“No, I mean,yes. I am tired, but if you wanted to stay ... it’s kind of boring laying around without anything to do. I’m not allowed screen time, and I’m not allowed to read, so ...” She shrugged limply.
I had work to do. Two men to find and, hopefully, kill.
What I did not have time for was caving to the whims of a girl with wide brown eyes and hair like silk.
So why was I crossing the room to the bookshelf near the fireplace and picking up the book I knew I’d find on the second shelf?
I lifted the cover to show her as I crossed back to her bedside and pulled up a chair to get comfortable.
“The Divine Comedy,” I said with a raised brow. “Should we refresh your memory about Dante’s fallen angels?”
I knew I was royally fucked the moment she twisted slightly to pull a pillow behind her back and then faced me with a beaming smile that brought out dimples in both cheeks.
‘“Have pity on me,’ unto him I cried, ‘Whiche’er thou art, or shade or real man!’” I began, skipping straight to this line because it occurred to me that it eerily echoed our own meeting.
And how Guinevere made me feel.
Not like the shade of my father I had postured as for half a decade, but like the man I’d once been. It was a dangerous allusion, but one I found myself reluctant to cull even if it was for my own good.
And her own safety.
Chapter Five
Guinevere
Eight days after the incident, I finally woke up feeling good again.
In fact, I woke up and still felt as if I was dreaming.
Light filtered through the sheer curtains and pooled on the white linen bedcovers like liquid gold. Raffa had left the doors open slightly so the faint sounds of city life streamed in, the staccato of Italian conversations and the toy car honk of a Vespa. It was so idyllic I had to pinch myself to make sure I was truly awake.
Stretching the vestiges of sleep from my body, I noted I was still sore and stiff, but not nearly as crippled by the accident as I had been even two days ago. My throat was tender like a healing wound, but I didn’t feel pain when swallowing anymore, and my thoughts were unmuddied.
It was time to get organized and out of Raffa’s space.
There was accepting kindness from a stranger and then exploiting that kindness, and I felt dangerously on the verge of the latter. Raffa had fed me and given me shelter, but he’d also carried me to the bathroom when I was too sick and in pain to walk, read to me from Dante’sInfernobecause I couldn’t entertain myself with a concussion, and even braided my hair.
God.
The feeling of his big hands moving gently over my scalp and hair had been the single most romantic and erotic experience in my life.
Which was depressing, really, but it was one of the many reasons I was on this adventure. To learn about myself in every way, including my sexuality. It embarrassed me a little to be a twenty-three-year-old virgin, but I’d never had time for boys. I was either too sick or working too hard.
Now I was free to fall for anyone I wanted, but of course I had to set my sights on the gorgeous Italian man eleven years my senior and wildly out of my league.
I sighed as I slipped out of bed and wiggled my toes in the plush Aubusson carpet. A full-length ornate gold mirror in the corner of the room showed my skinny legs beneath the tails of Raffa’s borrowed linen shirt. I raised the cuff to my nose to inhale the delicious scent of air-dried laundry and wondered what the material might smell like after a day spent pressed to his skin.

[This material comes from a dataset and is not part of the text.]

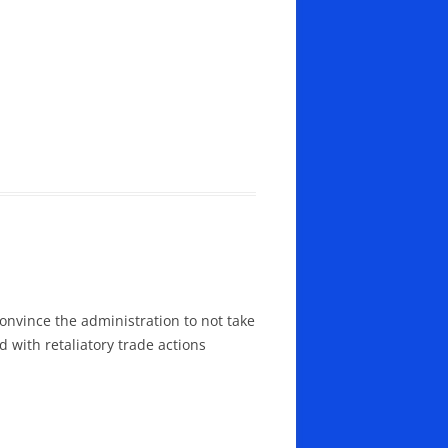
convince the administration to not take
 with retaliatory trade actions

“Concentrate,” I scolded myself as I headed to the bathroom to take care of my morning business.
When I was finished, I tiptoed down the hall to the staircase spiraling up and down to other floors, straining to hear if anyone was awake and inside. A faint clatter of dishware from the first floor had me moving down the stairs, taking in the interior of the palace properly for the first time.
It was magnificent. Like something from a Disney movie. There was even an intricate fresco painted on the ceiling of the main floor that extended from a formal living room through a huge dining room and music room. Artwork I recognized from history books and museums lined the walls, along with some marble statues that had to be authentic antiques. Finally, I found the kitchen and, through two sets of open doors, a huge terrace where Raffa sat at a ceramic-inlaid table, drinking an espresso while he read the local paper.
I took a moment to study him in the rich morning sunlight because it was my first opportunity to really look my fill. And look I did because he was simply too lovely not to admire.
Even though I’d mostly seen him in dismantled businessman finery, he was obviously fit, with the kind of quilted muscles that left seams in his skin I wanted to trail with my fingertips. The sun turned his dark-brown hair to bronze and caught the pale maple of his eyes so they glowed like a predator’s, narrow and intent on something written in the newsprint. Those same big, tanned hands that had braided my hair made my throat dry as I watched them flex, the tendons in his forearms popping as he folded the paper impatiently and dropped it to the table with a dark glare.
For one insane moment, I thought getting chased through a wheat field and hit by a car was worth it to see such a man sitting there, as beautiful as any piece of art I’d ever admired before him.